*** Source data ***
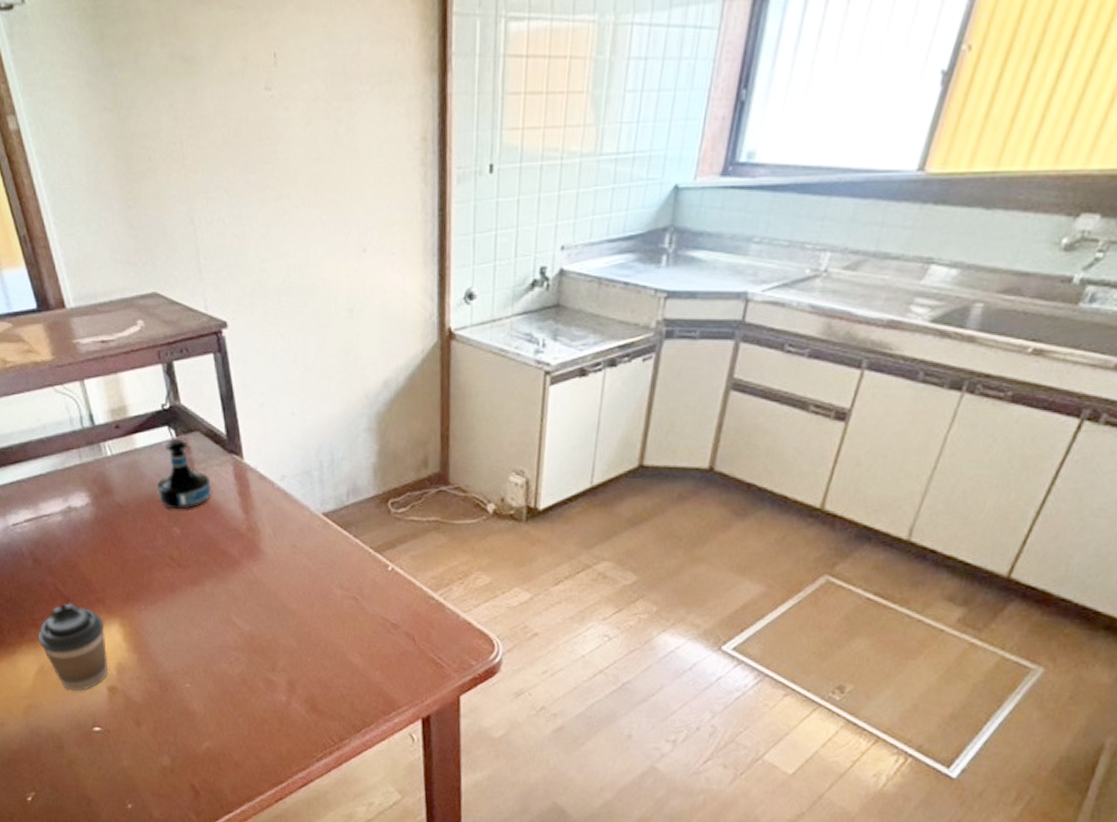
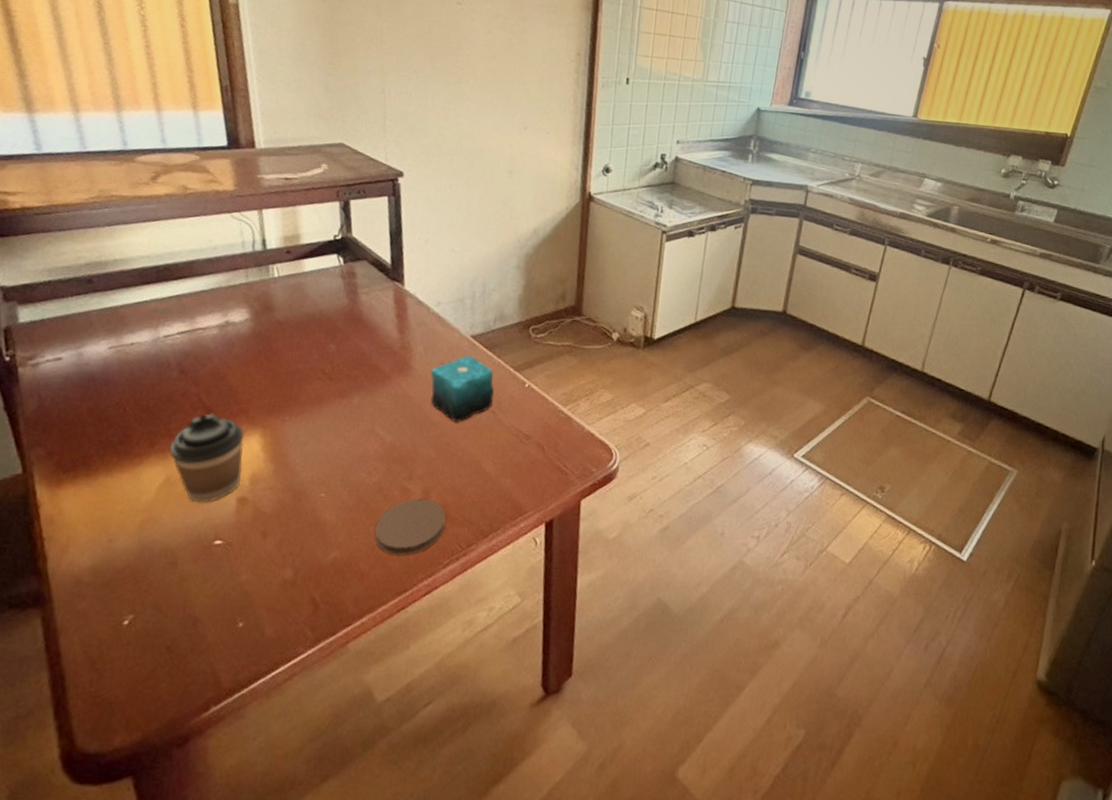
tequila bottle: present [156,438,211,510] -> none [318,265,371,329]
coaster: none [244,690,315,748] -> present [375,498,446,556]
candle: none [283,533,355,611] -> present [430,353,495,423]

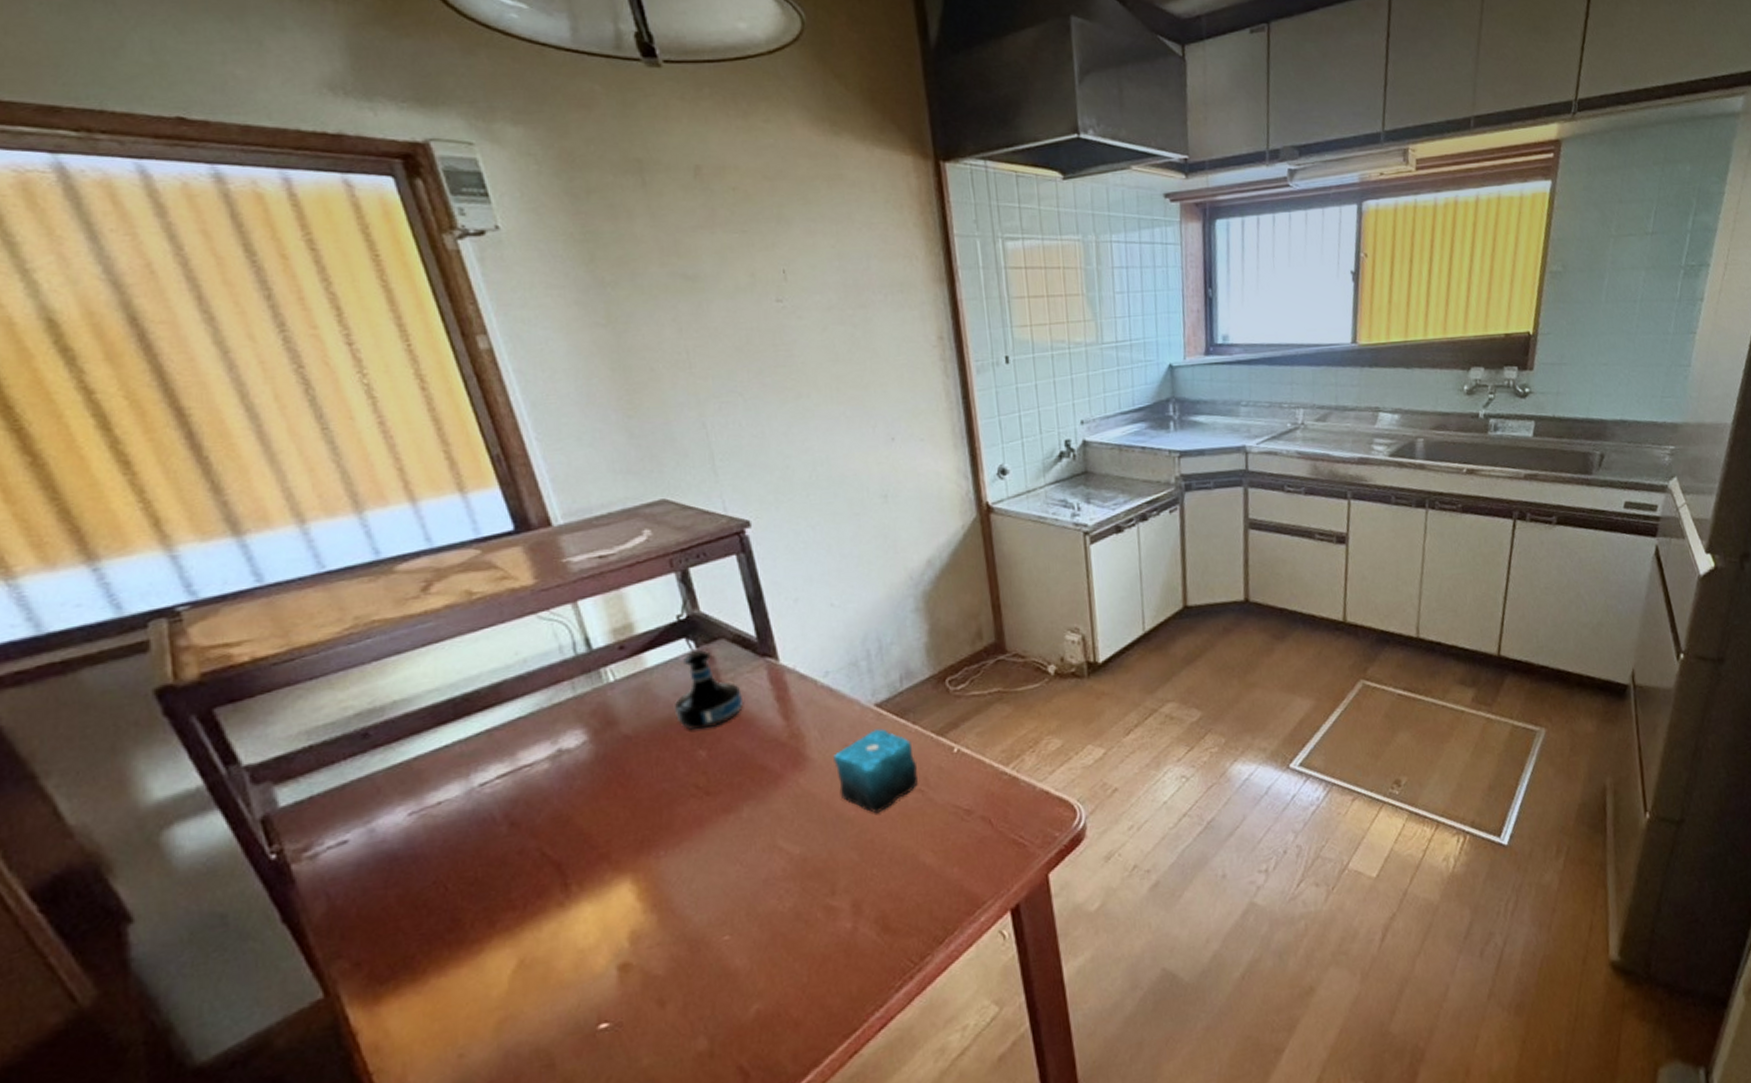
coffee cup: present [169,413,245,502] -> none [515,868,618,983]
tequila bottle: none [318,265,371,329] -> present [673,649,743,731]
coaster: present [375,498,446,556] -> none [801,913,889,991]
***
▶ [Request]:
Please repeat all of the data exactly, excluding images.

▶ [Exercise answer]:
tequila bottle: present [156,438,211,510] -> none [318,265,371,329]
coaster: none [244,690,315,748] -> present [375,498,446,556]
candle: none [283,533,355,611] -> present [430,353,495,423]

coffee cup: present [169,413,245,502] -> none [515,868,618,983]
tequila bottle: none [318,265,371,329] -> present [673,649,743,731]
coaster: present [375,498,446,556] -> none [801,913,889,991]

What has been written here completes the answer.